Я бегу успокаивать сына от кошмара в его голове, но не делаю практически ничего, чтобы предотвратить кошмар в его мире. Если бы только я мог воспринять глобальный кризис как зов своего спящего ребенка. Если бы только я мог воспринять его именно таким, каким он является.
Иногда на кулаке нужно написать «кулак». Ураган «Сэнди» обрушился на наш дом и наш город. Мы получили удары, будучи неспособны распознать в них удары, для большинства из нас это была просто погода. Журналисты, дикторы новостей, политики и ученые остерегались признавать в урагане следствие изменения климата, ожидая доказательств такой степени неопровержимости, какой невозможно достичь. И вообще, что можно поделать с погодой, кроме того, как смириться с ней?
Мне хочется иметь дело до глобального кризиса.

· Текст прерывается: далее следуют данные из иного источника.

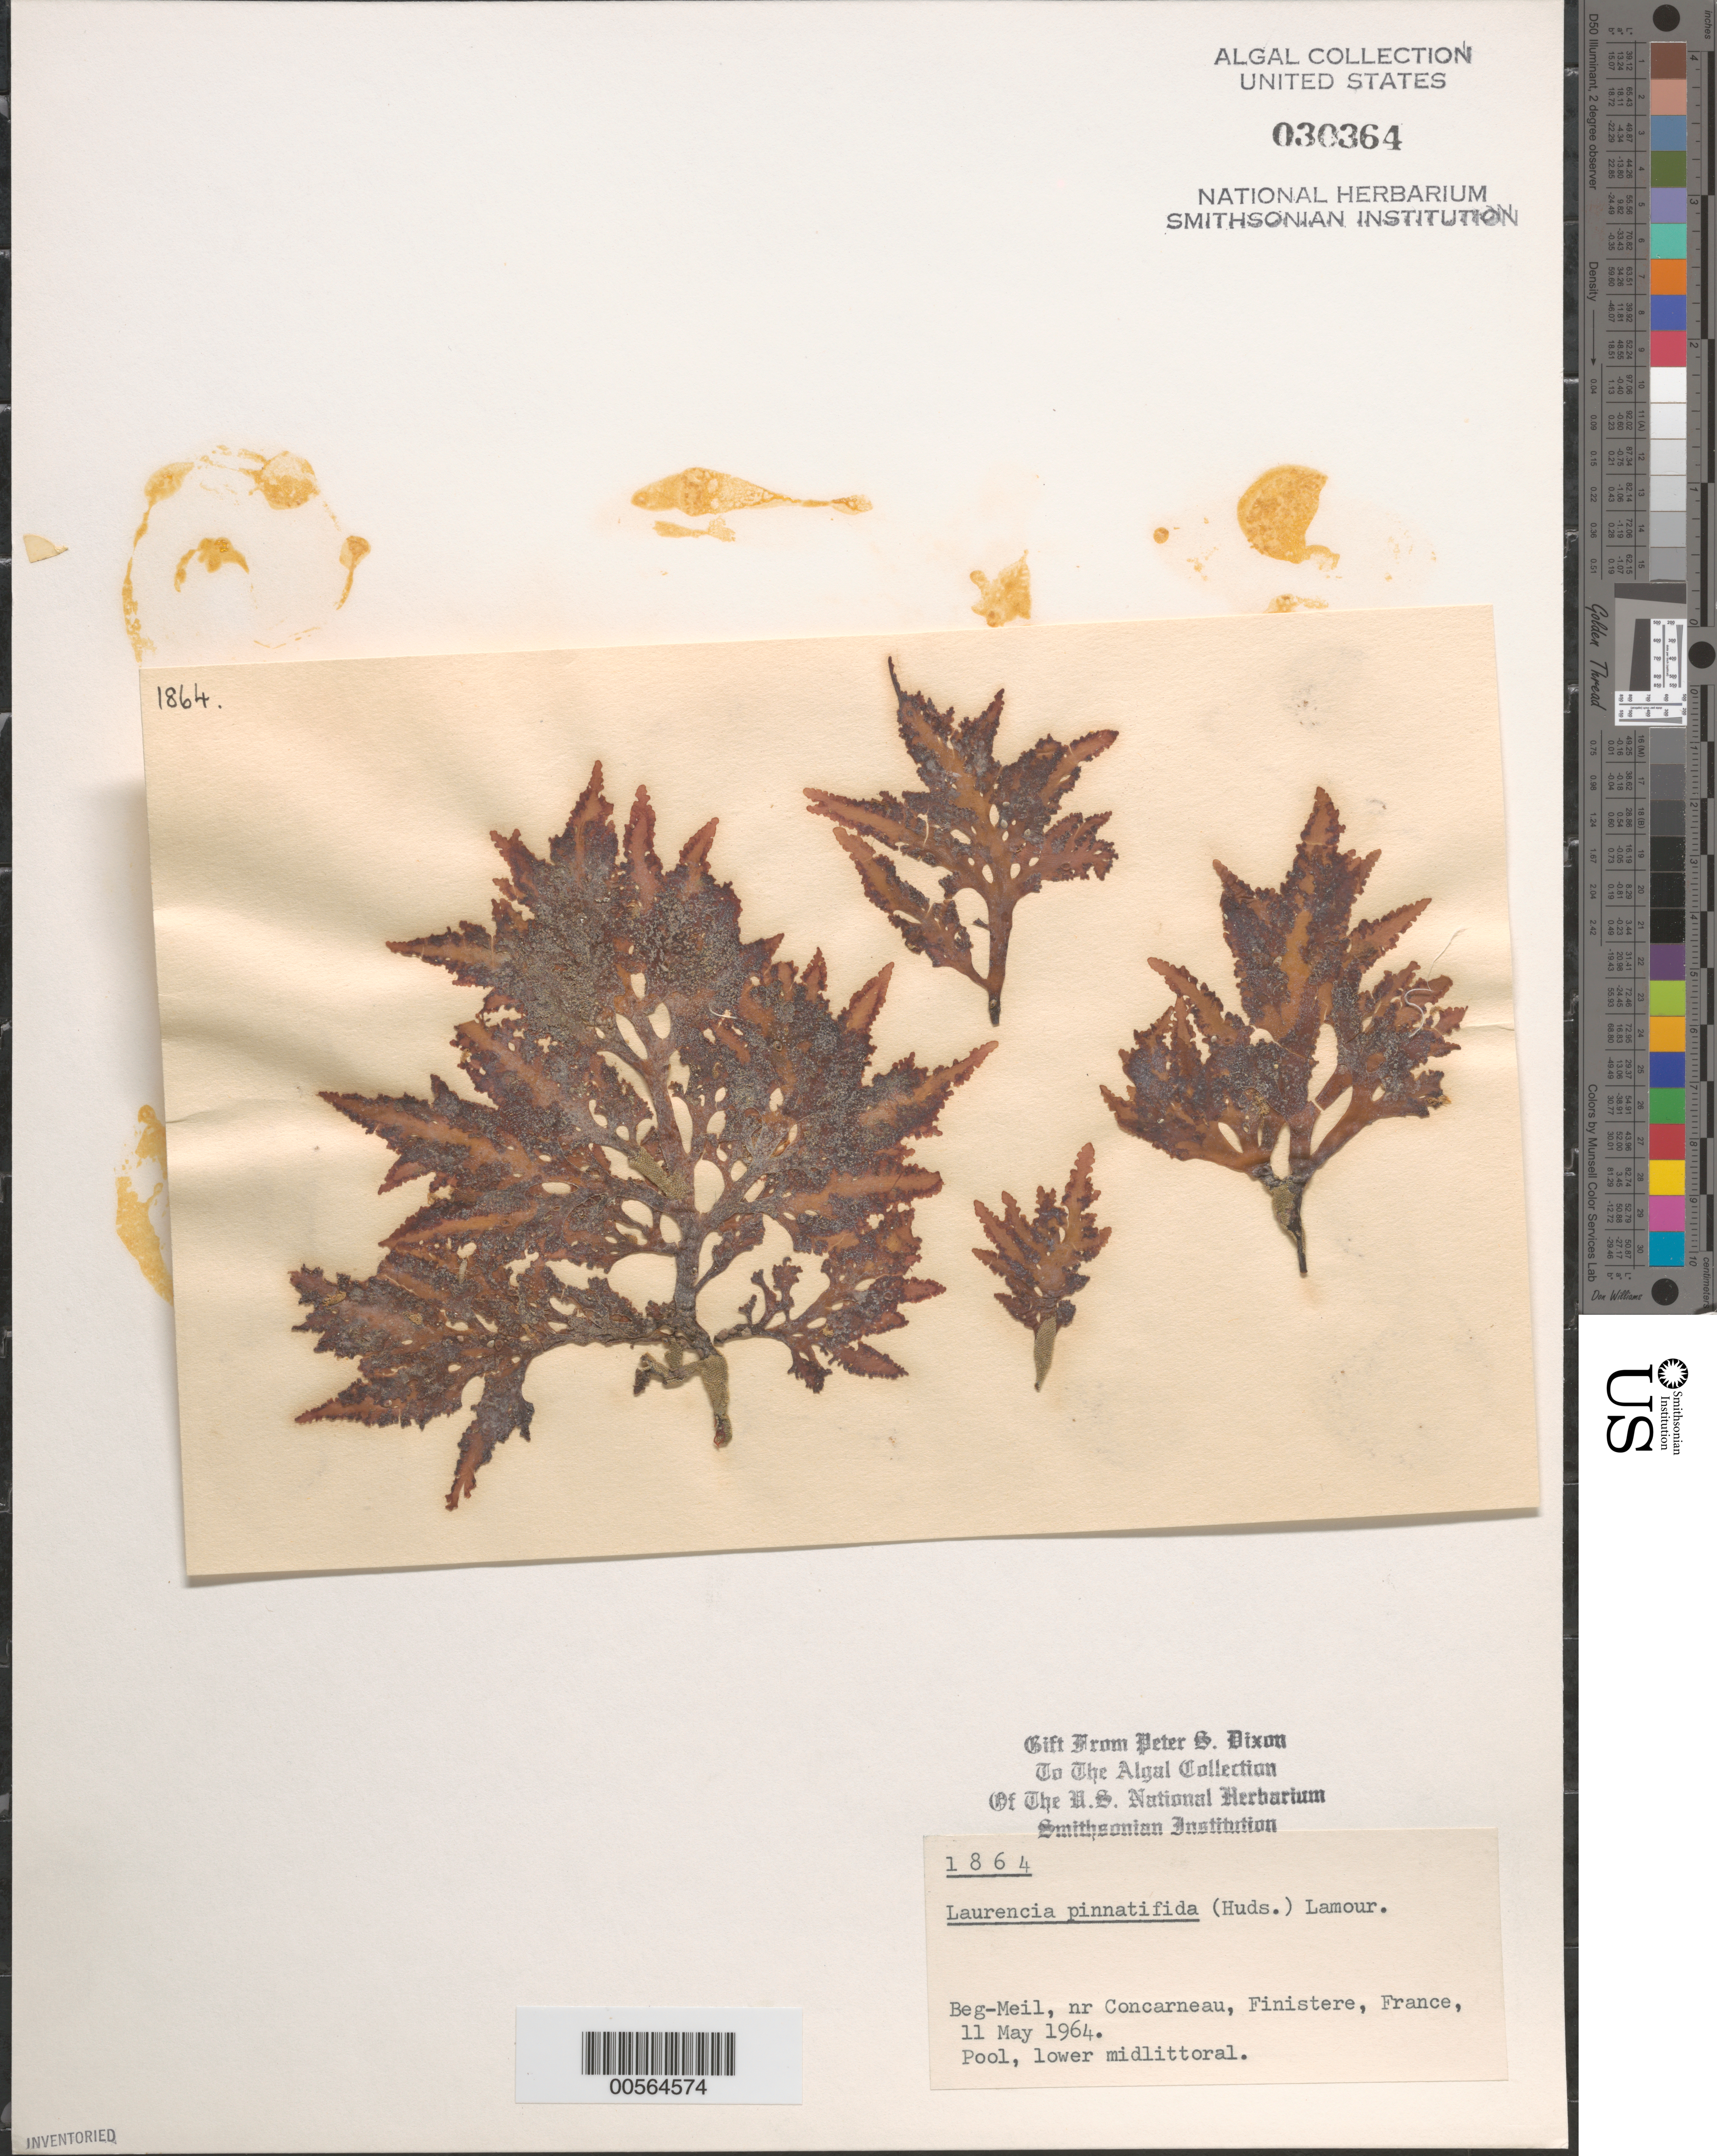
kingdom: Plantae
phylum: Rhodophyta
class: Florideophyceae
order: Ceramiales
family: Rhodomelaceae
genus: Osmundea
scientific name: Osmundea pinnatifida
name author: (Huds.) Stackh.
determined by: Algae name updating Project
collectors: P. S. Dixon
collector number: PSD 1864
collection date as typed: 11 May 1964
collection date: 1964-05-11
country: France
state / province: Bretagne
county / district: Finistère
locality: Beg-meil, near concarneau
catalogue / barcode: US 30364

Я считаю себя и хочу, чтобы другие тоже считали меня человеком, которому не все равно. Так же как считаю себя – и хочу, чтобы другие тоже считали – прекрасным отцом. Так же как считаю себя – и хочу, чтобы другие тоже считали – человеком, которого заботят гражданские свободы, экономическая справедливость, дискриминация и права животных. Но эти личины, которыми я щеголяю с добросовестностью эксгибициониста и апломбом застольного проповедника, пробуждают во мне чувство ответственности намного реже, чем просто служат отмазкой. Они не столько отражают истину, сколько предлагают способы от нее уклониться. Они и не личины даже, а всего лишь отличительные признаки.
Истина в том, что мне нет дела до глобального кризиса, я в него не верю. Я прилагаю усилия к тому, чтобы превозмочь свой эмоциональный предел: читаю отчеты, смотрю документальные фильмы, хожу на марши. Но мой предел не поддается. Если вам кажется, что я слишком много возмущаюсь или чересчур придирчив – разве можно заявлять, что тебе нет дела до темы собственной книги? – это потому, что вы тоже переоцениваете серьезность своих намерений, недооценивая необходимую самоотдачу.
В 2018 году[53], накопив больше знаний об антропогенной природе изменений климата, чем когда-либо в истории, человечество произвело больше парниковых газов, чем когда-либо в истории, с темпом прироста, в три раза превышающим прирост населения. Тому есть ладные объяснения: растущее потребление угля в Китае и Индии, сильная мировая экономика, необычно холодная зима и жаркое лето, потребовавшие резкого увеличения затрат электроэнергии на обогрев и охлаждение. Но истина настолько же жестока, насколько и очевидна – нам нет до этого дела.